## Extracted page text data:
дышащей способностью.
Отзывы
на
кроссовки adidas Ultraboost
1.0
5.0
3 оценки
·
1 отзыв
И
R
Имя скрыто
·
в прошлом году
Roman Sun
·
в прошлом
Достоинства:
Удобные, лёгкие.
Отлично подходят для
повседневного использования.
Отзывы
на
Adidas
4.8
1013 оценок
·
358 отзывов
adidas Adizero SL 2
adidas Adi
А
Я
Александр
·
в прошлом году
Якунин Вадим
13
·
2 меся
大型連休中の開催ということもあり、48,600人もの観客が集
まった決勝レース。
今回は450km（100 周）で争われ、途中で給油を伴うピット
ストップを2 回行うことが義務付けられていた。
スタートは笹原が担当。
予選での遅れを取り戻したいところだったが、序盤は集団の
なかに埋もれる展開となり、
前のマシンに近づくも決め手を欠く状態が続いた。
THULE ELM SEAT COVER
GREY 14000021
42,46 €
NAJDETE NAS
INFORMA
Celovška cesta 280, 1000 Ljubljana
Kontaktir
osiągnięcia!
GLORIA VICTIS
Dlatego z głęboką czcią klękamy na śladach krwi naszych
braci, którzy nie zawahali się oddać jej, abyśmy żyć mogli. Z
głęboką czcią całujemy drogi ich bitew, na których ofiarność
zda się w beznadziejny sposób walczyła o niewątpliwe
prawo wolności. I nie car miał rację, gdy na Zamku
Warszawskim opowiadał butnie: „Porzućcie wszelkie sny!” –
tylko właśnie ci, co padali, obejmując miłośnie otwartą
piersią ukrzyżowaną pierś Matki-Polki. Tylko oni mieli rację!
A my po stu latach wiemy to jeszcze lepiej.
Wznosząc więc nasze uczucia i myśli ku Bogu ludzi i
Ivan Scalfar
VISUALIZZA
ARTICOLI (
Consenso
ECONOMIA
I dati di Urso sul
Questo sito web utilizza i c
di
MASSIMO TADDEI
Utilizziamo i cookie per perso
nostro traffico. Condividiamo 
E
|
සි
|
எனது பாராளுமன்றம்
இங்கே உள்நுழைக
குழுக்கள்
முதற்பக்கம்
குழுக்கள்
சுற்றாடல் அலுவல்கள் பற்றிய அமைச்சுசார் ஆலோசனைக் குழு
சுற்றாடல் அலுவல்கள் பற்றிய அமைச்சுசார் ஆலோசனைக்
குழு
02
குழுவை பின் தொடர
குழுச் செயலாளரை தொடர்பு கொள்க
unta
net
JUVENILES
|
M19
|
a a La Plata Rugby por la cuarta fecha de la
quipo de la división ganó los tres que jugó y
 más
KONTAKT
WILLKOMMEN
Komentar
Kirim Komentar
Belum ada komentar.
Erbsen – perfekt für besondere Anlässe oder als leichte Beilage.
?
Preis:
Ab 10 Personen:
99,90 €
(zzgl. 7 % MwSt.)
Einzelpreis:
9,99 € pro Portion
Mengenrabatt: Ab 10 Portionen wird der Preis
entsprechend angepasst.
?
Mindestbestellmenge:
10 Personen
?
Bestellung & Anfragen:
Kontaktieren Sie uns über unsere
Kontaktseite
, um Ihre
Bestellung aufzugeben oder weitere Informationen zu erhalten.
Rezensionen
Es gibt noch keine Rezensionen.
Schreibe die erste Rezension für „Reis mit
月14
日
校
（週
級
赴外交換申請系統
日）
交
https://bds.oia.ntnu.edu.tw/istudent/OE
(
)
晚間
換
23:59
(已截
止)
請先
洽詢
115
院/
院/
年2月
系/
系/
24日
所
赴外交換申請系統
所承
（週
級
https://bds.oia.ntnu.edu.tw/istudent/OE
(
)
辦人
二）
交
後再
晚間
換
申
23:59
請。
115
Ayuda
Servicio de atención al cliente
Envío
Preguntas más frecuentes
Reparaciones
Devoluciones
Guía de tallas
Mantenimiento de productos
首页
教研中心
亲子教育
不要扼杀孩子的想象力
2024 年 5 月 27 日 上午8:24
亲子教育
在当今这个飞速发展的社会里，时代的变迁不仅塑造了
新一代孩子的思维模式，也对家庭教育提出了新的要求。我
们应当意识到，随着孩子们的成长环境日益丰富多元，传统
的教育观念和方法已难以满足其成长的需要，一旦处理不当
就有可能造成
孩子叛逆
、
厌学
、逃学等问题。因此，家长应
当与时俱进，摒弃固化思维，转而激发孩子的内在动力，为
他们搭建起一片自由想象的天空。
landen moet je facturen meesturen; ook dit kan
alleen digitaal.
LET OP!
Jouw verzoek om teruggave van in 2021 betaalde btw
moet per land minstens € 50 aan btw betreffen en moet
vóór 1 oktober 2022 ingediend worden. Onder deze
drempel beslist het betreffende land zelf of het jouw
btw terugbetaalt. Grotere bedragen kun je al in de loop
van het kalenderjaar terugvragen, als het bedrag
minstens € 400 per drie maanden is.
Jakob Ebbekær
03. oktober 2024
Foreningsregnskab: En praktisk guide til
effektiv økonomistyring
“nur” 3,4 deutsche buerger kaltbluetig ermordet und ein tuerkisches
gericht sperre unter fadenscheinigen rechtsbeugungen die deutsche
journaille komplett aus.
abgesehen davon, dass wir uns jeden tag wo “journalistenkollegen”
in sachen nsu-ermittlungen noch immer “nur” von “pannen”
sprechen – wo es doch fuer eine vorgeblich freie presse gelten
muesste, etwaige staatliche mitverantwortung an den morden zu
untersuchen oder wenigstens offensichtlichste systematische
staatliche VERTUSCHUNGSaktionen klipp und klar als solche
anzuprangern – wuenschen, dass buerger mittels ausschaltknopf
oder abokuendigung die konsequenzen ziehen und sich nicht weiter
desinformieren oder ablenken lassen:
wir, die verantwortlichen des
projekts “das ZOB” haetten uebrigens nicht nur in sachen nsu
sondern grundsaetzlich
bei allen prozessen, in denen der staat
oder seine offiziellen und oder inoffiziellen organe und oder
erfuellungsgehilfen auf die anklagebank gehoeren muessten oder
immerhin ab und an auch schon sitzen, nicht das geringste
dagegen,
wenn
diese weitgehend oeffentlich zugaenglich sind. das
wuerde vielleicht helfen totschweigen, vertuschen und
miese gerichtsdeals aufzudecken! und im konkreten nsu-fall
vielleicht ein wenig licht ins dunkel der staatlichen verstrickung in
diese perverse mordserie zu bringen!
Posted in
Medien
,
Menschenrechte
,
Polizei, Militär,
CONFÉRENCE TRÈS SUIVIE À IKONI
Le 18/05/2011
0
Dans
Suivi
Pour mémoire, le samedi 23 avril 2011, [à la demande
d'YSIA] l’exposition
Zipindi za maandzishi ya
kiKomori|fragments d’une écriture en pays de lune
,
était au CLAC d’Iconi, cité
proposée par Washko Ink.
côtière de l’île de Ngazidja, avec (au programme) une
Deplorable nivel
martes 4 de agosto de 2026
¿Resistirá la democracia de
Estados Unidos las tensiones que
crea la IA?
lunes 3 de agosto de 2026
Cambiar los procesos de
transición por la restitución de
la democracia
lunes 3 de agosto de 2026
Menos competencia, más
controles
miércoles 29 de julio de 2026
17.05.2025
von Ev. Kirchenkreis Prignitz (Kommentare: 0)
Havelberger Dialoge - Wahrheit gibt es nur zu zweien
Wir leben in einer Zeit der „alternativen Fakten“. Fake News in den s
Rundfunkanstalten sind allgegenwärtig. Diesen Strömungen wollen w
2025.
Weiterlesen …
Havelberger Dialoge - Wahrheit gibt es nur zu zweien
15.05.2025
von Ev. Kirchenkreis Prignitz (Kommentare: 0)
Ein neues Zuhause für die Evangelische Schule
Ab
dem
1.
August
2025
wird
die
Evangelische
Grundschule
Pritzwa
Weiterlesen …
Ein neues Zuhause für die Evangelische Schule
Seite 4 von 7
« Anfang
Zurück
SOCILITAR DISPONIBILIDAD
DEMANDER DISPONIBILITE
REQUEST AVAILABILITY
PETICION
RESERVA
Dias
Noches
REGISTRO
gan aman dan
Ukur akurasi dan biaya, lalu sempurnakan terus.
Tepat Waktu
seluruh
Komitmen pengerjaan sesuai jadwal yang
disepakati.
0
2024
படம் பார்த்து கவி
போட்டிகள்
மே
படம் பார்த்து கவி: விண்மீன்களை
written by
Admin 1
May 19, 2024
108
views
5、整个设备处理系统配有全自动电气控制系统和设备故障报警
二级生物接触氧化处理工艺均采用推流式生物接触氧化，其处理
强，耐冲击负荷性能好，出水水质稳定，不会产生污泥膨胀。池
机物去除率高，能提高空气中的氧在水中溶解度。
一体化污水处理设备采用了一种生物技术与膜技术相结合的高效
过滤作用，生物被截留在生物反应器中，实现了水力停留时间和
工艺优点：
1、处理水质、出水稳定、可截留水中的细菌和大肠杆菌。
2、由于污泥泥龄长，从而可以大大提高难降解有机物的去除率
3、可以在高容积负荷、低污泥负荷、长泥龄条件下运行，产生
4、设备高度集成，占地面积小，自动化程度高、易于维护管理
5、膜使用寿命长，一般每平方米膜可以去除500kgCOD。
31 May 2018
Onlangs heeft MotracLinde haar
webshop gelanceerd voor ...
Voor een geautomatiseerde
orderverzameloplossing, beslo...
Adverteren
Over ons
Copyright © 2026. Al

## WORK REQUIRED:
Copy all lines of the records that have the string "oktober" in them.

## ANSWER TO THIS PROBLEM:
vóór 1 oktober 2022 ingediend worden. Onder deze
03. oktober 2024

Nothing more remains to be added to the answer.